“Do we have…” he put up a hand to hold back the cheers, “Do we have a party here from the Zansellquasure Flamarion Bridge Club from beyond the Vortvoid of Qvarne? Are they here?”
A rousing cheer came from the back, but he pretended not to hear. He peered around trying to find them.
“Are they here?” he asked again, to elicit a louder cheer.
He got it, as he always did.
“Ah, there they are. Well, last bids lads and no cheating, remember this is a very solemn moment.”
He lapped up the laughter.
“And do we also have, do we have… a party of minor deities from the Halls of Asgard?”
Away to his right came a rumble of thunder. Lightning arced across the stage. A small group of hairy men with helmets sat looking very pleased with themselves, and raised their glasses to him.
Hasbeens, he thought to himself.
“Careful with that hammer, sir,” he said.
They did their trick with the lightning again. Max gave them a very thin lipped smile.
“And thirdly,” he said, “thirdly a party of Young Conservatives from Sirius B, are they here?”
A party of smartly dressed young dogs stopped throwing rolls at each other and started throwing rolls at the stage. They yapped and barked unintelligibly.
“Yes,” said Max, “well this is all your fault, you realize that?”
“And finally,” said Max, quieting the audience down and putting on his solemn face, “finally I believe we have with us here tonight, a party of believers, very devout believers, from the Church of the Second Coming of the Great Prophet Zarquon.”
There were about twenty of them, sitting right out on the edge of the floor, ascetically dressed, sipping mineral water nervously, and staying apart from the festivities. They blinked resentfully as the spotlight was turned on them.
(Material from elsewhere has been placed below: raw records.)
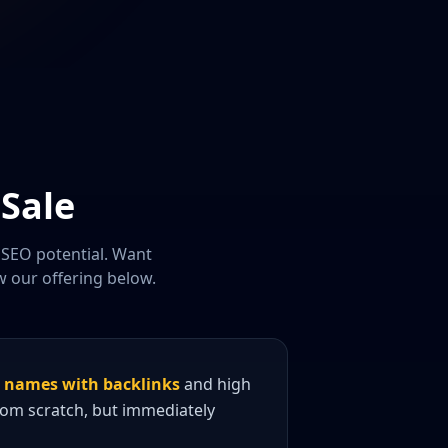
Sale
 SEO potential. Want
w our offering below.
 names with backlinks
and high
from scratch, but immediately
“There they are,” said Max, “sitting there, patiently. He said he’d come again, and he’s kept you waiting a long time, so let’s hope he’s hurrying fellas, because he’s only got eight minutes left!”
The party of Zarquon’s followers sat rigid, refusing to be buffeted by the waves of uncharitable laughter which swept over them.
Max restrained his audience.
“No, but seriously though folks, seriously though, no offence meant. No, I know we shouldn’t make fun of deeply held beliefs, so I think a big hand please for the Great Prophet Zarquon…”
The audience clapped respectfully.
“… wherever he’s got to!”
He blew a kiss to the stony-faced party and returned to the centre of the stage.
He grabbed a tall stool and sat on it.